### Input records

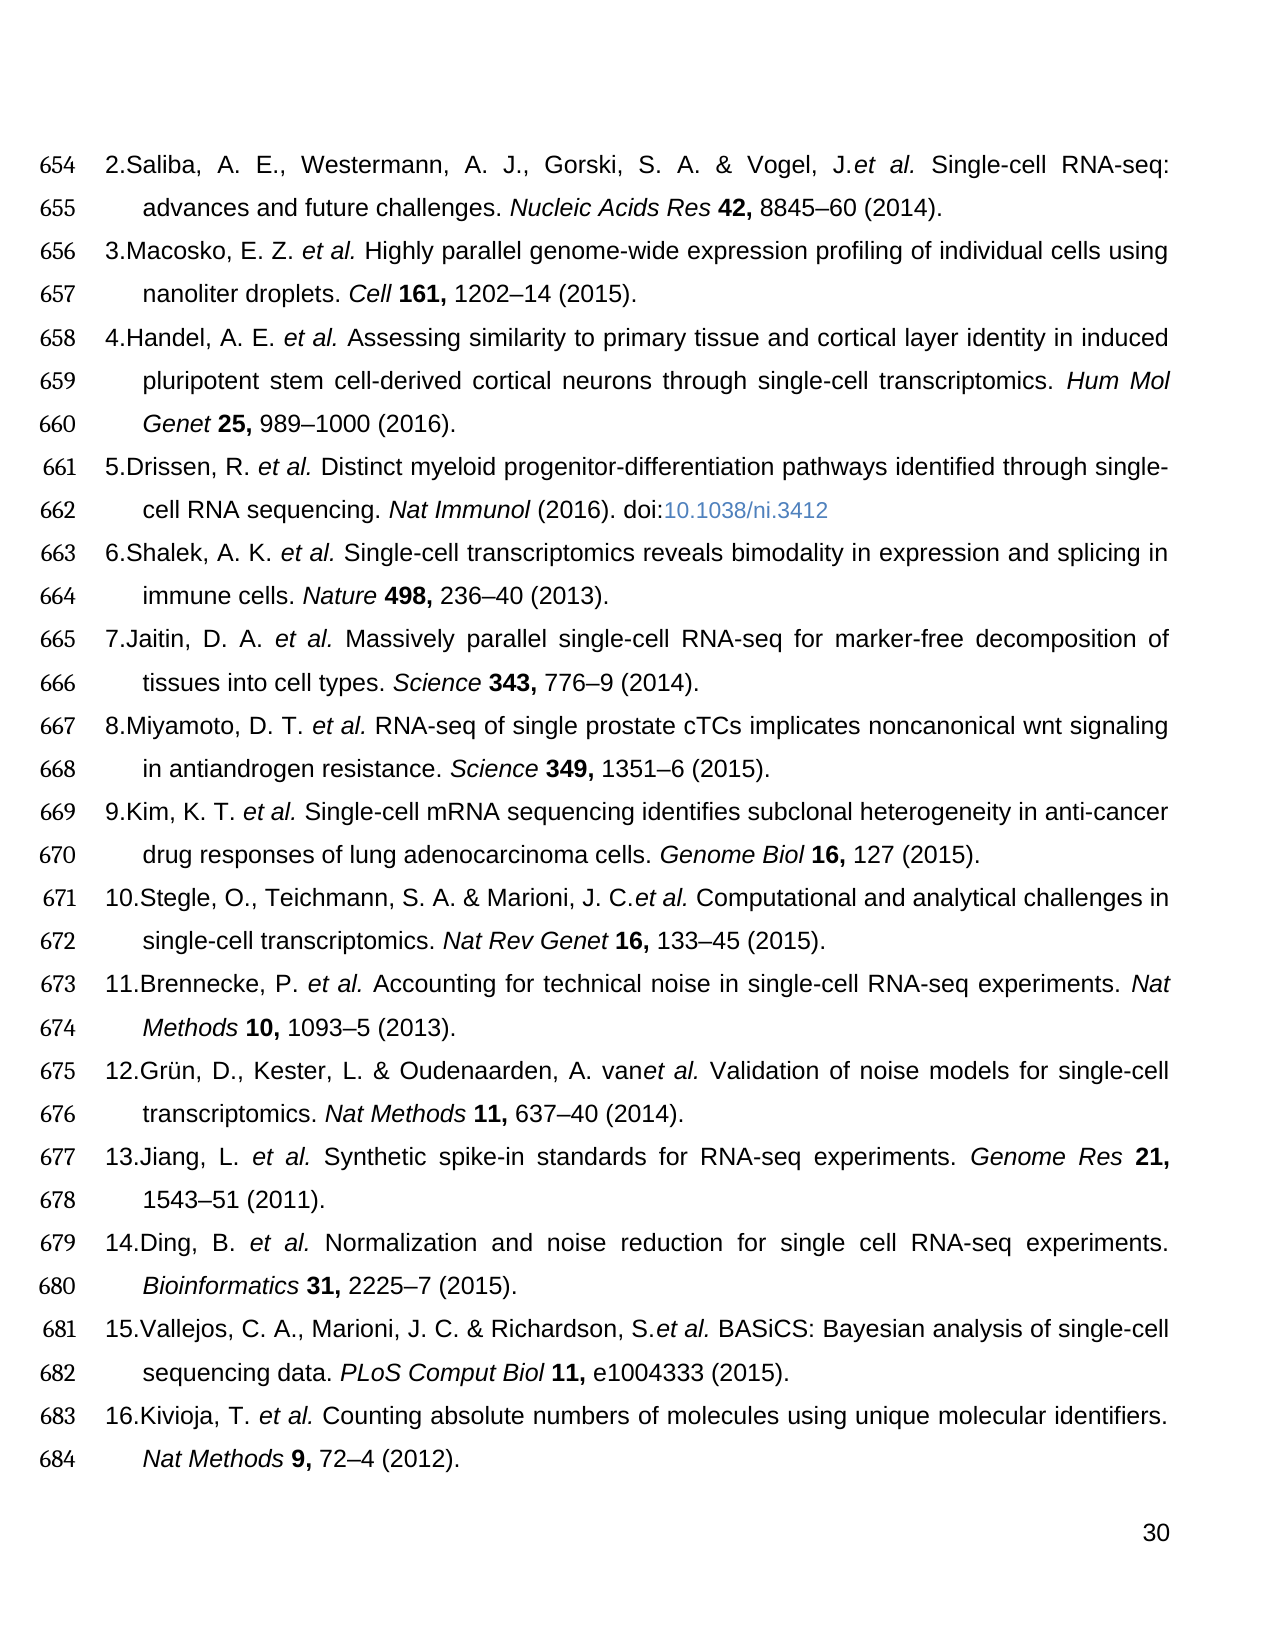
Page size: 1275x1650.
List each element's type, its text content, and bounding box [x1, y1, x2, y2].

text 8.Miyamoto, D. T. et al. RNA-seq of single prostate cTCs implicates noncanonical wnt signaling in antiandrogen resistance. Science 349, 1351–6 (2015). [105, 711, 1170, 782]
text 5.Drissen, R. et al. Distinct myeloid progenitor-differentiation pathways identified through single-cell RNA sequencing. Nat Immunol (2016). doi:10.1038/ni.3412 [105, 452, 1170, 524]
text 11.Brennecke, P. et al. Accounting for technical noise in single-cell RNA-seq experiments. Nat Methods 10, 1093–5 (2013). [105, 969, 1170, 1041]
text 15.Vallejos, C. A., Marioni, J. C. & Richardson, S.et al. BASiCS: Bayesian analysis of single-cell sequencing data. PLoS Comput Biol 11, e1004333 (2015). [105, 1314, 1170, 1386]
text 3.Macosko, E. Z. et al. Highly parallel genome-wide expression profiling of individual cells using nanoliter droplets. Cell 161, 1202–14 (2015). [105, 236, 1170, 308]
text 6.Shalek, A. K. et al. Single-cell transcriptomics reveals bimodality in expression and splicing in immune cells. Nature 498, 236–40 (2013). [105, 538, 1170, 610]
text 16.Kivioja, T. et al. Counting absolute numbers of molecules using unique molecular identifiers. Nat Methods 9, 72–4 (2012). [105, 1401, 1170, 1472]
text 7.Jaitin, D. A. et al. Massively parallel single-cell RNA-seq for marker-free decomposition of tissues into cell types. Science 343, 776–9 (2014). [105, 624, 1170, 696]
text 14.Ding, B. et al. Normalization and noise reduction for single cell RNA-seq experiments. Bioinformatics 31, 2225–7 (2015). [105, 1228, 1170, 1300]
text 12.Grün, D., Kester, L. & Oudenaarden, A. vanet al. Validation of noise models for single-cell transcriptomics. Nat Methods 11, 637–40 (2014). [105, 1056, 1170, 1127]
text 13.Jiang, L. et al. Synthetic spike-in standards for RNA-seq experiments. Genome Res 21, 1543–51 (2011). [105, 1142, 1170, 1214]
text 2.Saliba, A. E., Westermann, A. J., Gorski, S. A. & Vogel, J.et al. Single-cell RNA-seq: advances and future challenges. Nucleic Acids Res 42, 8845–60 (2014). [105, 150, 1170, 222]
text 4.Handel, A. E. et al. Assessing similarity to primary tissue and cortical layer identity in induced pluripotent stem cell-derived cortical neurons through single-cell transcriptomics. Hum Mol Genet 25, 989–1000 (2016). [105, 322, 1170, 437]
text 10.Stegle, O., Teichmann, S. A. & Marioni, J. C.et al. Computational and analytical challenges in single-cell transcriptomics. Nat Rev Genet 16, 133–45 (2015). [105, 883, 1170, 955]
text 9.Kim, K. T. et al. Single-cell mRNA sequencing identifies subclonal heterogeneity in anti-cancer drug responses of lung adenocarcinoma cells. Genome Biol 16, 127 (2015). [105, 797, 1170, 869]
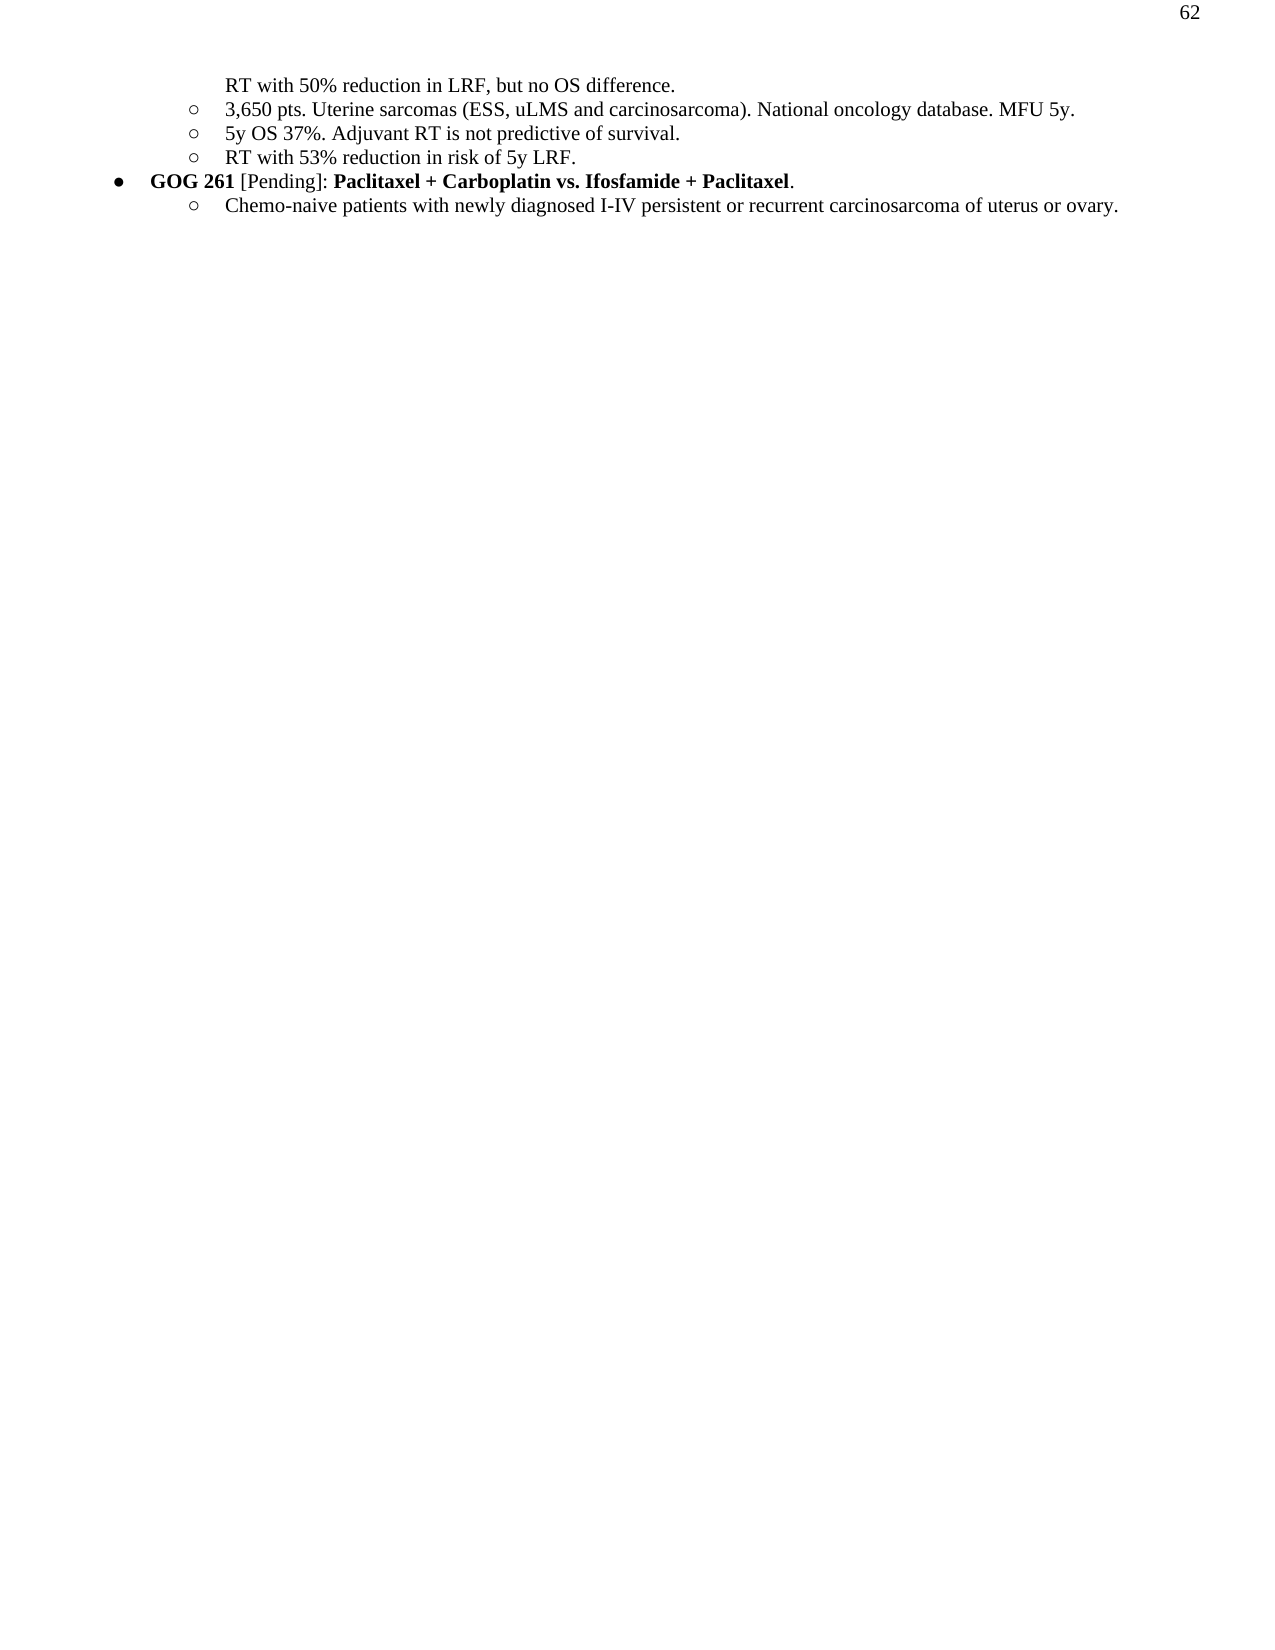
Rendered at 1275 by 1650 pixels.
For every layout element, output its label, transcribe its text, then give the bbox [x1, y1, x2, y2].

list RT with 53% reduction in risk of 5y LRF. [187, 145, 1200, 169]
text RT with 50% reduction in LRF, but no OS difference. [150, 73, 1200, 97]
list 5y OS 37%. Adjuvant RT is not predictive of survival. [187, 121, 1200, 145]
list 3,650 pts. Uterine sarcomas (ESS, uLMS and carcinosarcoma). National oncology database. MFU 5y. [187, 97, 1200, 121]
list GOG 261 [Pending]: Paclitaxel + Carboplatin vs. Ifosfamide + Paclitaxel. [112, 169, 1200, 193]
list Chemo-naive patients with newly diagnosed I-IV persistent or recurrent carcinosarcoma of uterus or ovary. [187, 193, 1200, 217]
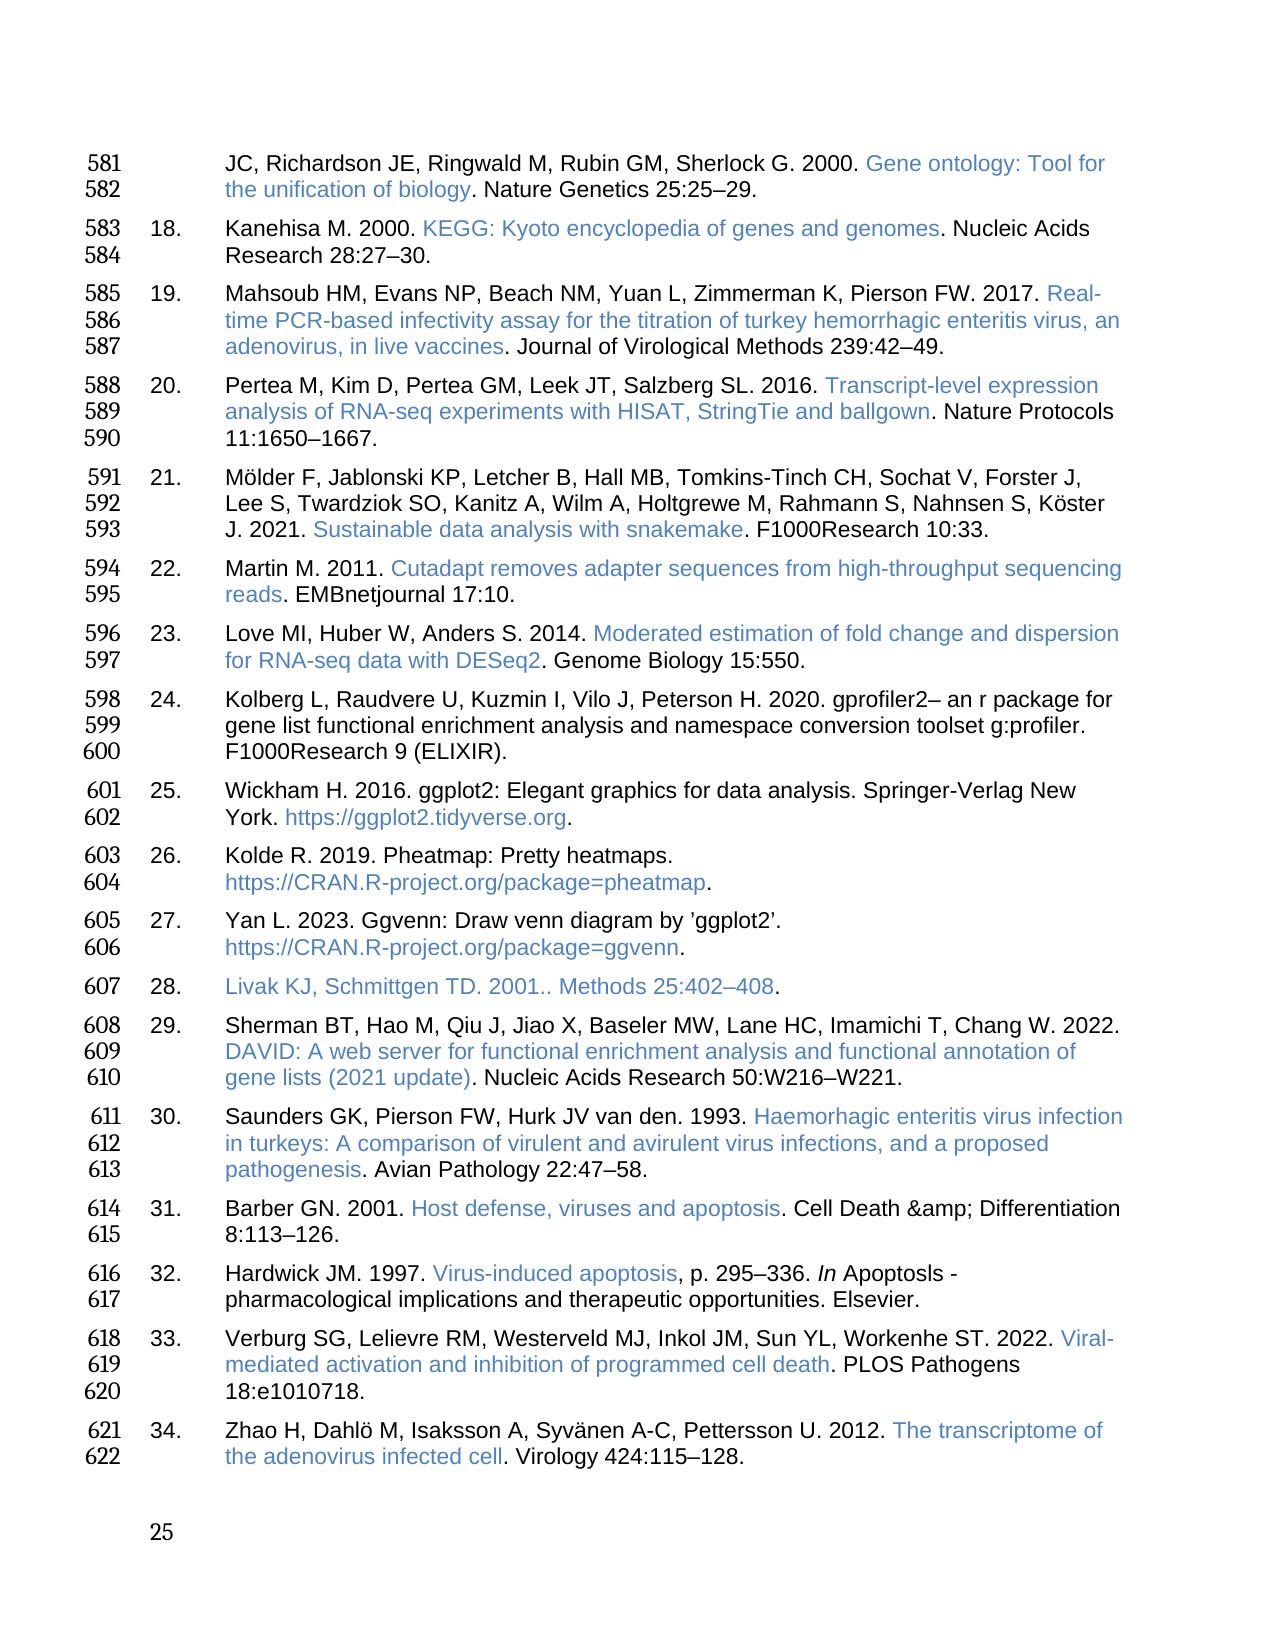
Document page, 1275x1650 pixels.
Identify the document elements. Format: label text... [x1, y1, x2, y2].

text 24. Kolberg L, Raudvere U, Kuzmin I, Vilo J, Peterson H. 2020. gprofiler2– an r package for gene list functional enrichment analysis and namespace conversion toolset g:profiler. F1000Research 9 (ELIXIR). [150, 686, 1125, 764]
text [150, 150, 1125, 203]
text 33. Verburg SG, Lelievre RM, Westerveld MJ, Inkol JM, Sun YL, Workenhe ST. 2022. Viral-mediated activation and inhibition of programmed cell death. PLOS Pathogens 18:e1010718. [150, 1325, 1125, 1404]
text 29. Sherman BT, Hao M, Qiu J, Jiao X, Baseler MW, Lane HC, Imamichi T, Chang W. 2022. DAVID: A web server for functional enrichment analysis and functional annotation of gene lists (2021 update). Nucleic Acids Research 50:W216–W221. [150, 1012, 1125, 1091]
text 18. Kanehisa M. 2000. KEGG: Kyoto encyclopedia of genes and genomes. Nucleic Acids Research 28:27–30. [150, 215, 1125, 268]
text 22. Martin M. 2011. Cutadapt removes adapter sequences from high-throughput sequencing reads. EMBnetjournal 17:10. [150, 555, 1125, 608]
text 25. Wickham H. 2016. ggplot2: Elegant graphics for data analysis. Springer-Verlag New York. https://ggplot2.tidyverse.org. [150, 777, 1125, 830]
text 26. Kolde R. 2019. Pheatmap: Pretty heatmaps. https://CRAN.R-project.org/package=pheatmap. [150, 842, 1125, 895]
text 20. Pertea M, Kim D, Pertea GM, Leek JT, Salzberg SL. 2016. Transcript-level expression analysis of RNA-seq experiments with HISAT, StringTie and ballgown. Nature Protocols 11:1650–1667. [150, 372, 1125, 451]
text 27. Yan L. 2023. Ggvenn: Draw venn diagram by ’ggplot2’. https://CRAN.R-project.org/package=ggvenn. [150, 907, 1125, 960]
text 32. Hardwick JM. 1997. Virus-induced apoptosis, p. 295–336. In Apoptosls - pharmacological implications and therapeutic opportunities. Elsevier. [150, 1260, 1125, 1313]
text 19. Mahsoub HM, Evans NP, Beach NM, Yuan L, Zimmerman K, Pierson FW. 2017. Real-time PCR-based infectivity assay for the titration of turkey hemorrhagic enteritis virus, an adenovirus, in live vaccines. Journal of Virological Methods 239:42–49. [150, 280, 1125, 359]
text 34. Zhao H, Dahlö M, Isaksson A, Syvänen A-C, Pettersson U. 2012. The transcriptome of the adenovirus infected cell. Virology 424:115–128. [150, 1417, 1125, 1469]
text 21. Mölder F, Jablonski KP, Letcher B, Hall MB, Tomkins-Tinch CH, Sochat V, Forster J, Lee S, Twardziok SO, Kanitz A, Wilm A, Holtgrewe M, Rahmann S, Nahnsen S, Köster J. 2021. Sustainable data analysis with snakemake. F1000Research 10:33. [150, 463, 1125, 543]
text 28. Livak KJ, Schmittgen TD. 2001.. Methods 25:402–408. [150, 973, 1125, 999]
text 30. Saunders GK, Pierson FW, Hurk JV van den. 1993. Haemorhagic enteritis virus infection in turkeys: A comparison of virulent and avirulent virus infections, and a proposed pathogenesis. Avian Pathology 22:47–58. [150, 1103, 1125, 1182]
text 31. Barber GN. 2001. Host defense, viruses and apoptosis. Cell Death &amp; Differentiation 8:113–126. [150, 1195, 1125, 1247]
text 23. Love MI, Huber W, Anders S. 2014. Moderated estimation of fold change and dispersion for RNA-seq data with DESeq2. Genome Biology 15:550. [150, 620, 1125, 673]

### Directions
Look through the listing above. Pick out each line with "pixels" and copy it.

### Task output
Rendered at 1275 by 1650 pixels.
Document page, 1275x1650 pixels.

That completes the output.